Dual-Controller-Architektur für unterschiedliche Festplatten

Zum Einsatz kommt eine Dual-Controller-Architektur, die intern Festplatten mit SATA-6G- und SAS-12G-Schnittstellen und Geschwindigkeiten von bis zu 12 Gbit/s unterstützt. Das Microsoft-Betriebssystem »Windows Storage Server 2012 R2 Standard« ist auf einer 60-GByte-SSD für schnelle Start- und Reaktionszeiten bereits vorinstalliert. Vorteil von NAS-Speichersystemen mit dem Microsoft-Betriebssystem ist, dass sie sich einfacher in eine vorhandene Microsoft-Infrastruktur integrieren lassen, und dass sie sich feiner für Windows-Übertragungsprotokolle aktualisieren und optimieren lassen.

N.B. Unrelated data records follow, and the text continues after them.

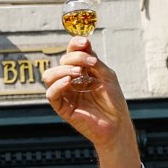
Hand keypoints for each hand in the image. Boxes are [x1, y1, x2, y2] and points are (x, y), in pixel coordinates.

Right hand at [42, 37, 140, 167]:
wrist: (118, 125)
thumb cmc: (114, 102)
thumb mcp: (107, 76)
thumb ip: (95, 61)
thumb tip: (84, 43)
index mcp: (81, 72)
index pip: (71, 53)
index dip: (74, 45)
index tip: (84, 42)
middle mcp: (70, 81)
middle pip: (61, 62)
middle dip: (75, 58)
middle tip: (90, 63)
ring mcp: (65, 94)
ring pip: (49, 75)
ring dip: (63, 70)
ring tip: (79, 73)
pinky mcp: (62, 108)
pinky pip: (51, 94)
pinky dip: (58, 85)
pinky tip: (70, 82)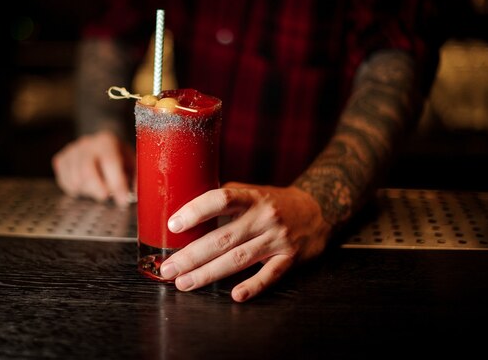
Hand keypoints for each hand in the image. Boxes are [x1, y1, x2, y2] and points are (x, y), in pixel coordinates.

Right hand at [52, 130, 134, 206]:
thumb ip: (136, 178)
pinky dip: (74, 189)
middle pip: (86, 171)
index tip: (122, 201)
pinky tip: (85, 186)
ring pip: (75, 179)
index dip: (117, 184)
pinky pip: (63, 181)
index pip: (110, 162)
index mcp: (107, 141)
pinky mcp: (60, 159)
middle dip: (98, 189)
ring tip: (97, 189)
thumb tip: (138, 194)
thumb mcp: (132, 164)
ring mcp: (71, 150)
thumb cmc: (119, 158)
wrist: (101, 146)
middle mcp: (87, 143)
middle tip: (105, 197)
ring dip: (87, 190)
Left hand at [159, 183, 332, 301]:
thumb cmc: (275, 202)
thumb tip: (186, 209)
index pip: (220, 200)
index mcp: (252, 198)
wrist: (319, 210)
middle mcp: (264, 217)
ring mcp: (278, 239)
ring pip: (238, 259)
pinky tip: (235, 295)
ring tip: (184, 283)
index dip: (196, 211)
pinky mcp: (290, 259)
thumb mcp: (253, 192)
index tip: (173, 224)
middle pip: (222, 238)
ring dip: (208, 273)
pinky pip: (270, 275)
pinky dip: (253, 286)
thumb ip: (226, 199)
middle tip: (168, 267)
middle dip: (191, 255)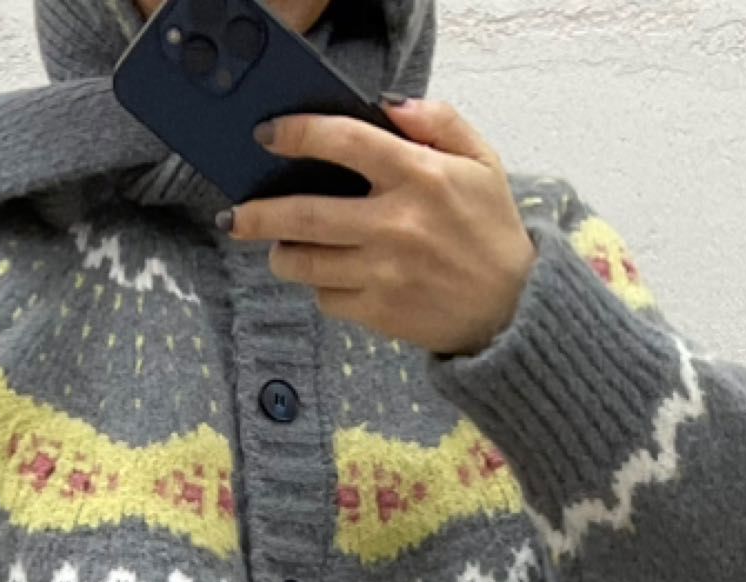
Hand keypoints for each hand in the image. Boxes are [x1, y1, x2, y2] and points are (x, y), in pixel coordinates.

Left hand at [223, 98, 536, 355]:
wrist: (511, 310)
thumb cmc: (491, 232)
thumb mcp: (481, 162)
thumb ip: (438, 122)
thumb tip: (387, 104)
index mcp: (420, 177)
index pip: (345, 142)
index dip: (298, 134)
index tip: (268, 136)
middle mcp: (395, 225)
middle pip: (305, 215)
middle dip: (258, 214)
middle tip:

Weitere Features sind eine Daten-Deduplizierung sowie keine Downtime dank Failover-Clustering. Letzteres garantiert hohe Verfügbarkeit und Skalierbarkeit für anspruchsvolle Server-Workloads. Dazu gehören Serveranwendungen wie Microsoft-Exchange-Server, Hyper-V, Microsoft-SQL-Server und Dateiserveranwendungen. Die Serveranwendungen können auf physischen Servern oder virtuellen Maschinen ausgeführt werden.